## Texto fornecido
É que além de tudo isso estamos especialmente voltados à problematização de tudo isso, entendendo que há um para além da demanda, do comum, do diagnóstico, porque simplesmente há uma vida, uma pessoa, uma subjetividade que é mais importante que qualquer norma. Dar voz ao que vem na contramão do óbvio, é nosso papel.
Sobretudo porque sabemos que as pessoas são indeterminadas, e a realidade é feita a cada dia, a cada momento, a cada movimento, a cada escolha ou desescolha. E sabemos que o homem se encontra (a si mesmo) no mundo, é um ser-no-mundo, e que cada passo constitui um pedacinho a mais do ser. Como disse Sartre: “Não é dentro de nós que nos encontramos, não é em nenhum refúgio que nos descobriremos. É na rua, homem entre os homens, entre as coisas, no mundo”.

## Seção de dados
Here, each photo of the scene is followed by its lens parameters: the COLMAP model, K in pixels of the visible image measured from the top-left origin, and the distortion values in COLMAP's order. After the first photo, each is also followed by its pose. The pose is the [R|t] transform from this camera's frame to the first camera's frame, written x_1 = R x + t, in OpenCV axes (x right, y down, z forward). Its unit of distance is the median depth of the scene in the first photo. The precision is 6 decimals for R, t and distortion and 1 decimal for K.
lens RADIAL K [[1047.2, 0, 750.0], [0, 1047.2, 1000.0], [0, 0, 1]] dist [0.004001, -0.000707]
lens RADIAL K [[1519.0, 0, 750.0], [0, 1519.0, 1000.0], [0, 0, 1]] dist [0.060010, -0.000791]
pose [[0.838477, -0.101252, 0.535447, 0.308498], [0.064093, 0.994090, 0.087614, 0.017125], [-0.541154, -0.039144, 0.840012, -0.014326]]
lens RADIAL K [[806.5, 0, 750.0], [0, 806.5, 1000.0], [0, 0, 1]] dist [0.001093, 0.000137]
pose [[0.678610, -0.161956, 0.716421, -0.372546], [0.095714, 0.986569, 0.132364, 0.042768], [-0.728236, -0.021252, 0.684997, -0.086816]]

...

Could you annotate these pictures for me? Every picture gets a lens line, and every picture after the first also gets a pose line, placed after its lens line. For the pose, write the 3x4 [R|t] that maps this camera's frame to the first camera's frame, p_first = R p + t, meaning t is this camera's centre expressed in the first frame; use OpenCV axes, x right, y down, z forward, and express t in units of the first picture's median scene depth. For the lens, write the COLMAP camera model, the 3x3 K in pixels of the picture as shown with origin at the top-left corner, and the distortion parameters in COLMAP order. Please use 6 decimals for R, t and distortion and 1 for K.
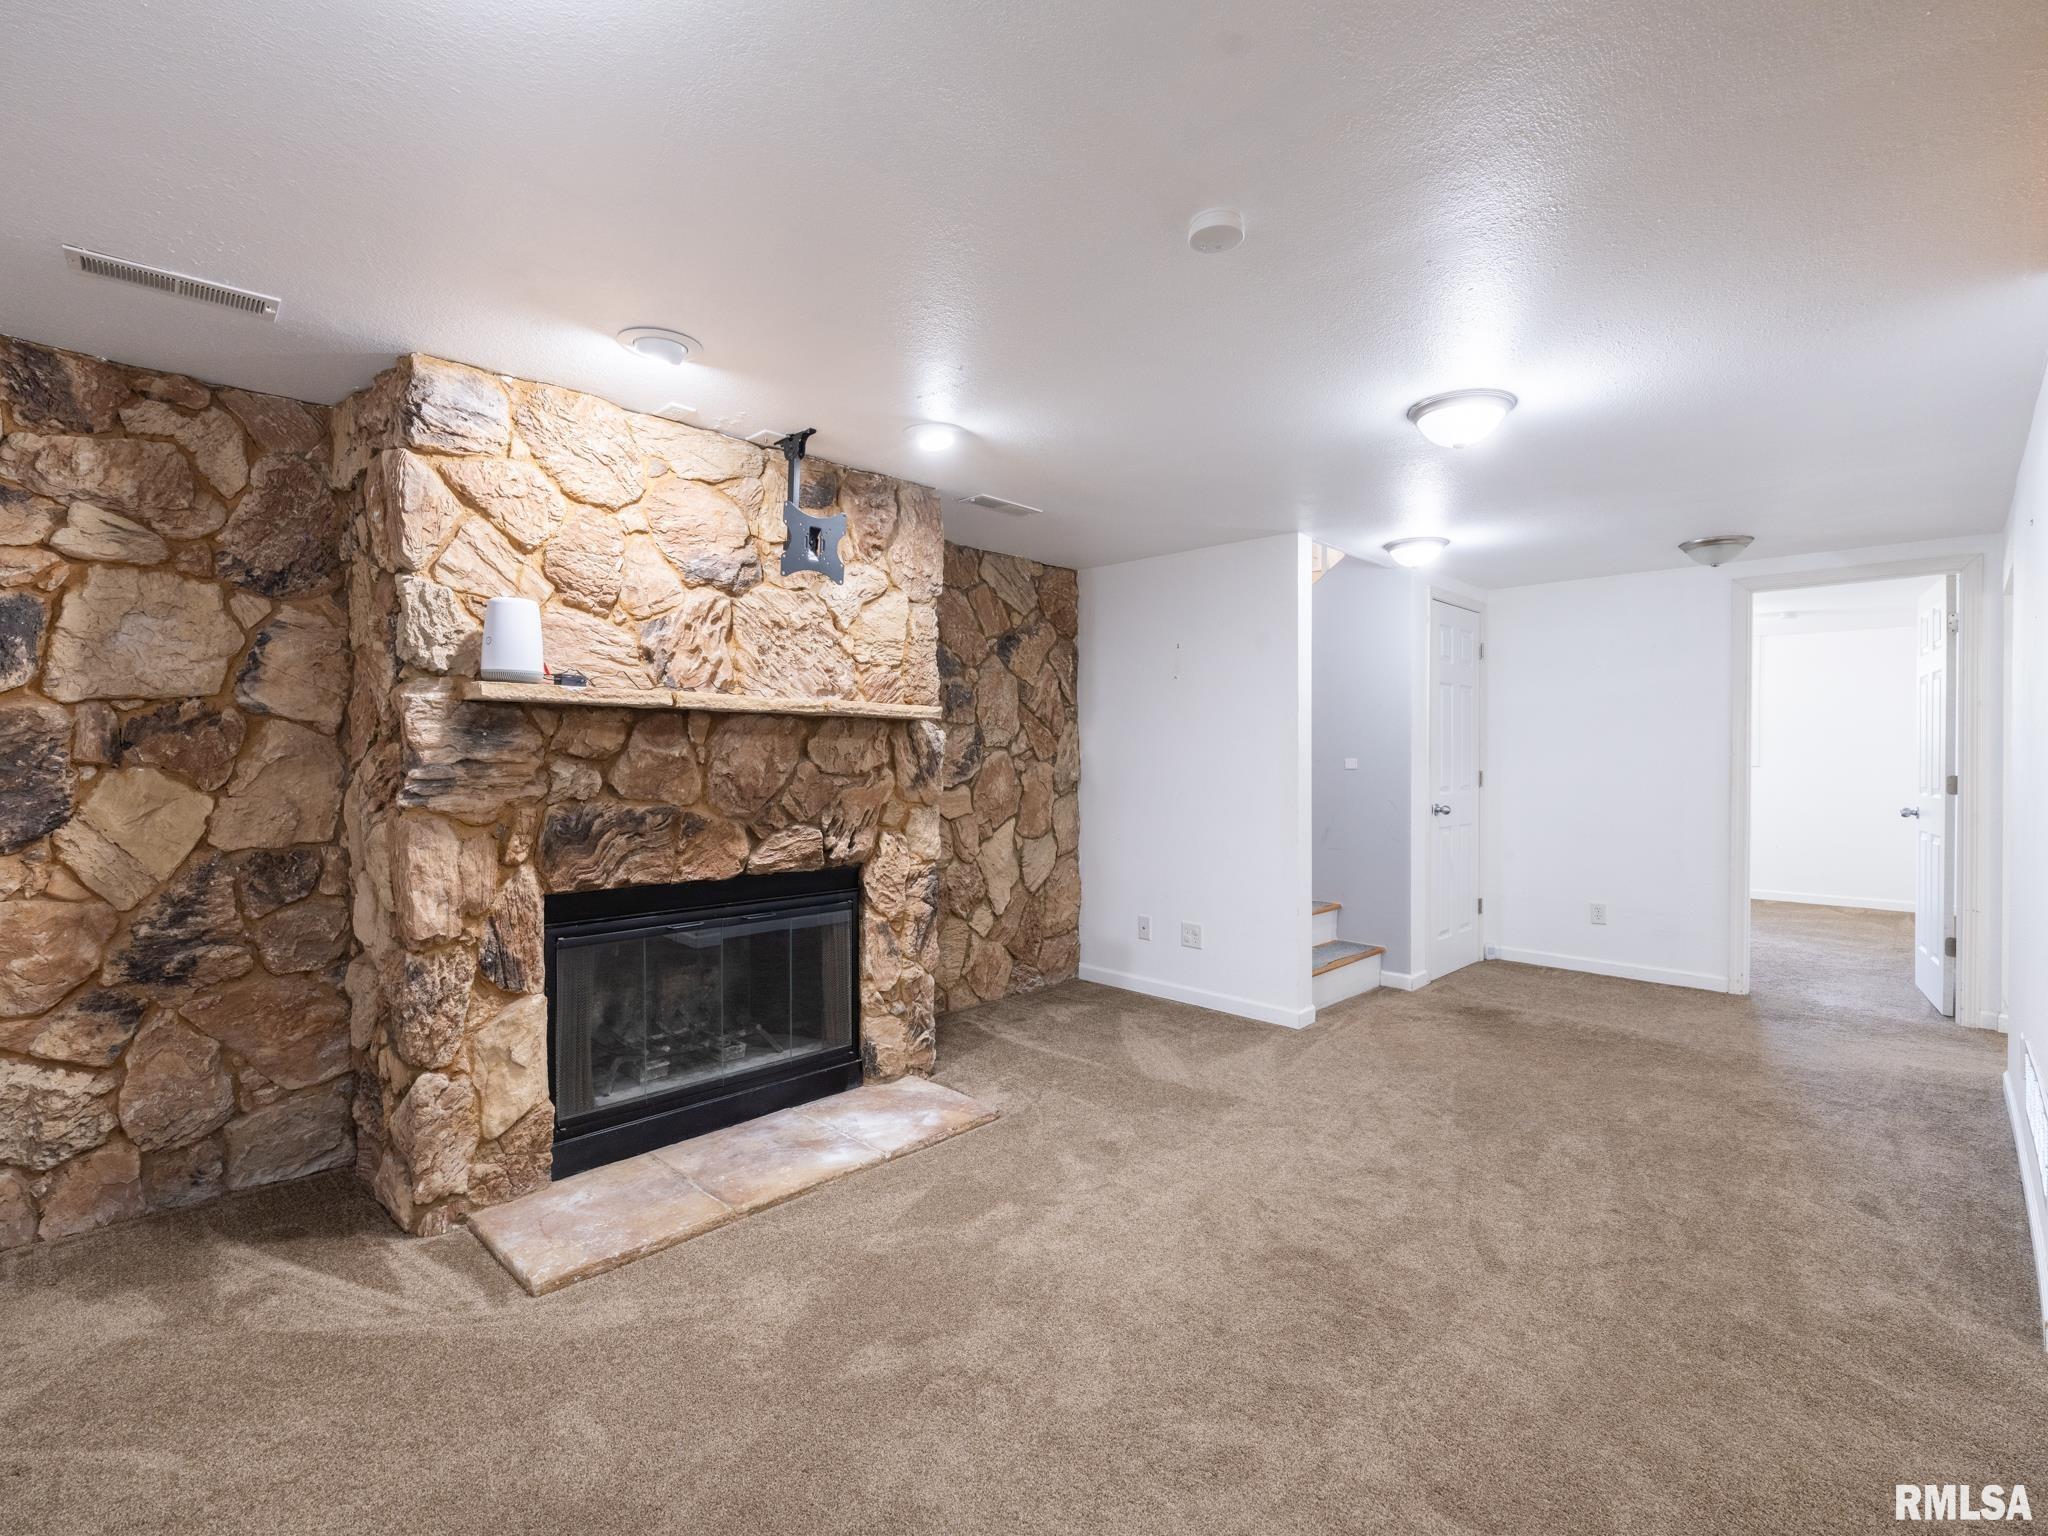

## Objetivo do exercício
Dê continuidade ao texto sobre a pessoa como ser-no-mundo, começando logo depois da citação de Sartre que o encerra.

## Resultado do exercício
Quando falamos em redução fenomenológica estamos dizendo como Husserl que os conhecimentos aprioristicos e as concepções cientificas ou comuns são colocadas entre parênteses, de lado, e isto não significa descarte, mas o cuidado de permitir que o fenômeno se revelo por ele mesmo, como ele mesmo, sem pressuposições que o determinem.
Outro dia li na internet um trecho que dizia: “Há um casamento que ainda não foi feito no Brasil: entre o saber acadêmico e o saber popular. O saber popular nasce da experiência sofrida, dos mil jeitos de sobreviver com poucos recursos. O saber acadêmico nasce do estudo, bebendo de muitas fontes. Quando esses dois saberes se unirem, seremos invencíveis.”
Quando penso na fenomenologia-existencial não consigo ver essa separação entre saber popular e saber acadêmico que o texto alude, já que o foco da fenomenologia é a própria vida vivida, o mundo vivido, o lebenswelt. Ou seja: o que importa é o que se vive, o fenômeno-experiência tal como ele acontece. É nessa direção que se olha. Um olhar fenomenológico despe-se de pressuposições noésicas, de idéias anteriores sobre as coisas. As coisas são como se apresentam a nós, numa perspectiva fenomenológica em que a essência é a própria aparência.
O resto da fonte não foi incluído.